[Listed entries — start]
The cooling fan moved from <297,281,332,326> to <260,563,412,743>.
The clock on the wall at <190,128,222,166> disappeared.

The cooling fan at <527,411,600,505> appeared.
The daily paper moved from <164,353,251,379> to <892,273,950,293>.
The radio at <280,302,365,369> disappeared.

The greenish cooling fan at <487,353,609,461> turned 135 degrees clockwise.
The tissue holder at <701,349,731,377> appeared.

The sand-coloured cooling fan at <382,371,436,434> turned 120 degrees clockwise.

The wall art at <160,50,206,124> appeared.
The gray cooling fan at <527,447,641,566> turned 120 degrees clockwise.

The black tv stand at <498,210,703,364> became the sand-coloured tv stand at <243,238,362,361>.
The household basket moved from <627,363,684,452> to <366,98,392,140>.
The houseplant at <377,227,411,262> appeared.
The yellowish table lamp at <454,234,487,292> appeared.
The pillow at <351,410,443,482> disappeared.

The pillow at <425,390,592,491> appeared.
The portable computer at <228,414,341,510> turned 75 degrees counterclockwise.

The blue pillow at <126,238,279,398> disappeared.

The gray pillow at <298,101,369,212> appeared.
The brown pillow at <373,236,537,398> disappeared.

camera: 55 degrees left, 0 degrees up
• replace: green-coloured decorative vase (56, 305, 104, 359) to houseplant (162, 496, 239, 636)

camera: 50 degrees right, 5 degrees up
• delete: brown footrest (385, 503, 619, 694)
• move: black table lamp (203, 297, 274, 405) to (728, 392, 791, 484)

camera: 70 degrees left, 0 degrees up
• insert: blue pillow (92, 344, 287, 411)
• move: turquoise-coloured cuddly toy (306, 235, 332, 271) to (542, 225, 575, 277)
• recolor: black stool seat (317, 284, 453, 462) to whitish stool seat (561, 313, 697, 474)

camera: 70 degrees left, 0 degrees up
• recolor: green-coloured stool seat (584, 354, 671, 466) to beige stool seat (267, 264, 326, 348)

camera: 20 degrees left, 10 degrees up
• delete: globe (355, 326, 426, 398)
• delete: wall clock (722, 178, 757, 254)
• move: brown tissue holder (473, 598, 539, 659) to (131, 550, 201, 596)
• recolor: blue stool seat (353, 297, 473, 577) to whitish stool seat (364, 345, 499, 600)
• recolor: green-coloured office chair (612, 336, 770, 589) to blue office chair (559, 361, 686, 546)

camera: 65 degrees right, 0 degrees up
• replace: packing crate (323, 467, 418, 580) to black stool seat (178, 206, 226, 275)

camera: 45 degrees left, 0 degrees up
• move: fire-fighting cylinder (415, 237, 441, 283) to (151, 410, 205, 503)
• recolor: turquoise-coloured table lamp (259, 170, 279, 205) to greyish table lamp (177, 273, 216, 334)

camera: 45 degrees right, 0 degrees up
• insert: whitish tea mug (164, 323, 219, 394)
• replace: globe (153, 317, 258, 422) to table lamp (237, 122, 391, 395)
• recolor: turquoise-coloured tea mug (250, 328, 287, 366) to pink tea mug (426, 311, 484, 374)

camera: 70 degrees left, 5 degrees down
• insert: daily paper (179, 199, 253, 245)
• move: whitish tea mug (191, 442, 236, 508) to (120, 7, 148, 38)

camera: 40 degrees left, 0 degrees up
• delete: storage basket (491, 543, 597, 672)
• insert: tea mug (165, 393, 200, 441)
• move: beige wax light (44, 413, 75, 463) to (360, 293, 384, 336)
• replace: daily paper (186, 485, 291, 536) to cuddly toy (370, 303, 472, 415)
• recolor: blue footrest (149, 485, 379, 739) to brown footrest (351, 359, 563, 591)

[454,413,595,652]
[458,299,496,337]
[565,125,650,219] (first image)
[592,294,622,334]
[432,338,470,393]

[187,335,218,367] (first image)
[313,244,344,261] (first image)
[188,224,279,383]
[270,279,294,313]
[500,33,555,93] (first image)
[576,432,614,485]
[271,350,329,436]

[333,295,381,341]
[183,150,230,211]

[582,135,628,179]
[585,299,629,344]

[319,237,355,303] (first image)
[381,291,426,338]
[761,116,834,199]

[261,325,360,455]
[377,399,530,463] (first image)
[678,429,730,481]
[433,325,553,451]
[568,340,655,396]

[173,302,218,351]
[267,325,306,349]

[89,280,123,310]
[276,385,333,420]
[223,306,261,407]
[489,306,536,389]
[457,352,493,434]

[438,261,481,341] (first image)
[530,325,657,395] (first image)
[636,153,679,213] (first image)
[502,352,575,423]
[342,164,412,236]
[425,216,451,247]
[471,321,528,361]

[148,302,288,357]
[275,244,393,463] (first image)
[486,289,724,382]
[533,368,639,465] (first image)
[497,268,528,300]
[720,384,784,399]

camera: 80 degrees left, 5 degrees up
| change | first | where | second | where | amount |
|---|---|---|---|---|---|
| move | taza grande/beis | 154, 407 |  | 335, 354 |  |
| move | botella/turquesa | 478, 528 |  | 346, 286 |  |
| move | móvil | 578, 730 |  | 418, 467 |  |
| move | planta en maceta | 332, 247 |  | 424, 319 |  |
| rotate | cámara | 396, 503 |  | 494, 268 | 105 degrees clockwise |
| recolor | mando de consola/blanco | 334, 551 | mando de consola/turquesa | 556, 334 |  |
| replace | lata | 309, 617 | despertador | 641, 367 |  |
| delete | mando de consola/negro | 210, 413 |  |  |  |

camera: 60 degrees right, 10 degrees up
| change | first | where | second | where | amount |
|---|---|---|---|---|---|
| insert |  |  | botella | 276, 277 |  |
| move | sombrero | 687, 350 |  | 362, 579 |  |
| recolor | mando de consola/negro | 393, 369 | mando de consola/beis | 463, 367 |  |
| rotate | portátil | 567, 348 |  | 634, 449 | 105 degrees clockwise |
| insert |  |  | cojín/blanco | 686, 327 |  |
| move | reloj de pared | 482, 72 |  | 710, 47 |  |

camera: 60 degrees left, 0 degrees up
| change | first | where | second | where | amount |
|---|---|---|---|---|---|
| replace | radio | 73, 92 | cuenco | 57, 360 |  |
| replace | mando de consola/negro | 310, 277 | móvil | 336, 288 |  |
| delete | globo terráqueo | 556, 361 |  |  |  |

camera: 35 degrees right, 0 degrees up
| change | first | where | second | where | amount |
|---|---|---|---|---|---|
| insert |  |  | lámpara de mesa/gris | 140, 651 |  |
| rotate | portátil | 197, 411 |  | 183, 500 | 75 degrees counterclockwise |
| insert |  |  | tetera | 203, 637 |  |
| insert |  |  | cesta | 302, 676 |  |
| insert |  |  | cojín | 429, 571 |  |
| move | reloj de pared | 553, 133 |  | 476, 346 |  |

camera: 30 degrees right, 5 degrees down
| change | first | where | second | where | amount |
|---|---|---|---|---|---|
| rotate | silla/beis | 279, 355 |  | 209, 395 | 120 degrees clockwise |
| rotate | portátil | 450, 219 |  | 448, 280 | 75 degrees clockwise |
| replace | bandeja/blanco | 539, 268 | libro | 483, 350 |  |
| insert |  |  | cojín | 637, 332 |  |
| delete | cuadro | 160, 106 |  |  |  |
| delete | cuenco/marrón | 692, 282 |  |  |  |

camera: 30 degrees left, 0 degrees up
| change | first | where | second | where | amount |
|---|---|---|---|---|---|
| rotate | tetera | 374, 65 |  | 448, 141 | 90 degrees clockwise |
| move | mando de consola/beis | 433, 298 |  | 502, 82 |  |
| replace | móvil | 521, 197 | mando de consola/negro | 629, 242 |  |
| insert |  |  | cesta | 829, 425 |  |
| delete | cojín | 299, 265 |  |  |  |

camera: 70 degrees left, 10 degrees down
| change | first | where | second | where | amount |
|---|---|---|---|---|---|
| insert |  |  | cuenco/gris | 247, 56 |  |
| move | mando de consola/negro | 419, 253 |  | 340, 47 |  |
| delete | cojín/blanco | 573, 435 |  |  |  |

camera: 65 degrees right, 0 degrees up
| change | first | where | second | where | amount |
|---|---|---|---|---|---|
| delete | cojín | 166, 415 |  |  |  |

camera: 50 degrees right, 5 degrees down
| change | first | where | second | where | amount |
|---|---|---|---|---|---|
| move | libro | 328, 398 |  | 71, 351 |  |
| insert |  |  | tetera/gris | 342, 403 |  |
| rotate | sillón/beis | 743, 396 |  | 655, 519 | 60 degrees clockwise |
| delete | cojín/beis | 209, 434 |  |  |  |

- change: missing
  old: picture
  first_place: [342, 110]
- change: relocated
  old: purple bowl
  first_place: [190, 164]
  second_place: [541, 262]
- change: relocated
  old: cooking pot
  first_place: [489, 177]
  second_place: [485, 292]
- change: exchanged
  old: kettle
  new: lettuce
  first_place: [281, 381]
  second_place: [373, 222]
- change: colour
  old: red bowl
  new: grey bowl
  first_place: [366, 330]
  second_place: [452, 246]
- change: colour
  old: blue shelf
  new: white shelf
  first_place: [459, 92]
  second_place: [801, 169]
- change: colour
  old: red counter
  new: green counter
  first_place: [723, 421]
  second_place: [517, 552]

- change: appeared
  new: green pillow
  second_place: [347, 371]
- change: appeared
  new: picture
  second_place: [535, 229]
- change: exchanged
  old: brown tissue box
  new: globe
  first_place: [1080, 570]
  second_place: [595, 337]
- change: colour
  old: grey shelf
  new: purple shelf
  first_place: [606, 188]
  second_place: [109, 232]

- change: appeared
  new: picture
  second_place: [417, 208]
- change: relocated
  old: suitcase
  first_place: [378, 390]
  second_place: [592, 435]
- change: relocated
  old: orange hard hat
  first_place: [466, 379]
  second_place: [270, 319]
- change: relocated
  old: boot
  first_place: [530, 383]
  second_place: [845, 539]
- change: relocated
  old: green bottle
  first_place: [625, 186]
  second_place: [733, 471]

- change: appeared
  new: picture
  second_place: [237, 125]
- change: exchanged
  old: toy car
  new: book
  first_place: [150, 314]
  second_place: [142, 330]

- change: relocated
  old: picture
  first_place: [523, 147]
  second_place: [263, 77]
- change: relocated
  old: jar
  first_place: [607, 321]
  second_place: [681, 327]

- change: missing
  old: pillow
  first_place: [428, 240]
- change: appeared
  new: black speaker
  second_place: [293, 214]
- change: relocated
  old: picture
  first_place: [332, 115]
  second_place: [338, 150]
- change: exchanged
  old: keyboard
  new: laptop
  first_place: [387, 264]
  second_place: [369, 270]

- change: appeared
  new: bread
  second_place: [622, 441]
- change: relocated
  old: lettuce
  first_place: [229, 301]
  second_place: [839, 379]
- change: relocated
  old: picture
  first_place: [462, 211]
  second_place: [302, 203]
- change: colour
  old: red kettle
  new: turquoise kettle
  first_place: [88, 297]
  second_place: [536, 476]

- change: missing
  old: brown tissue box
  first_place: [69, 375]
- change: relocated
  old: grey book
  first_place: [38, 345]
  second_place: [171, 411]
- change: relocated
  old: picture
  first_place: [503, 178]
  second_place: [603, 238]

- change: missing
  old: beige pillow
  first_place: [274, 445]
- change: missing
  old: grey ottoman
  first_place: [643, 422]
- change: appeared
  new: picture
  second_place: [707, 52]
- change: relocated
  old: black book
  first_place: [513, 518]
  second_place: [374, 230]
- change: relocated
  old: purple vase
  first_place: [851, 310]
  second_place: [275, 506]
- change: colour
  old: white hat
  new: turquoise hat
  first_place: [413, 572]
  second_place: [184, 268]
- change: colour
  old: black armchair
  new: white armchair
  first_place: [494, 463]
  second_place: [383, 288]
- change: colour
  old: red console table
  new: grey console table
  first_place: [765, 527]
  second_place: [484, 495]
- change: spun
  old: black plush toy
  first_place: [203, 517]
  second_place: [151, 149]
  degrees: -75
[Listed entries — finish]
▶ **To do**: In the listing above, find the line containing "[432,338,470,393]" and the line containing "268 | 105 degrees clockwise |", then retype both and every line between them exactly, with nothing else.

▶ **Task solution**:
[432,338,470,393]

[187,335,218,367] (first image)
[313,244,344,261] (first image)
[188,224,279,383]
[270,279,294,313]
[500,33,555,93] (first image)
[576,432,614,485]
[271,350,329,436]

[333,295,381,341]
[183,150,230,211]

[582,135,628,179]
[585,299,629,344]

[319,237,355,303] (first image)
[381,291,426,338]
[761,116,834,199]

[261,325,360,455]
[377,399,530,463] (first image)
[678,429,730,481]
[433,325,553,451]
[568,340,655,396]

[173,302,218,351]
[267,325,306,349]

[89,280,123,310]
[276,385,333,420]
[223,306,261,407]
[489,306,536,389]
[457,352,493,434]

[438,261,481,341] (first image)
[530,325,657,395] (first image)
[636,153,679,213] (first image)
[502,352,575,423]
[342,164,412,236]
[425,216,451,247]
[471,321,528,361]

[148,302,288,357]
[275,244,393,463] (first image)
[486,289,724,382]
[533,368,639,465] (first image)
[497,268,528,300]
[720,384,784,399]

camera: 80 degrees left, 5 degrees up
| change | first | where | second | where | amount |
|---|---|---|---|---|---|
| move | taza grande/beis | 154, 407 |  | 335, 354 |  |
| move | botella/turquesa | 478, 528 |  | 346, 286 |  |
| move | móvil | 578, 730 |  | 418, 467 |  |
| move | planta en maceta | 332, 247 |  | 424, 319 |  |
| rotate | cámara | 396, 503 |  | 494, 268 | 105 degrees clockwise |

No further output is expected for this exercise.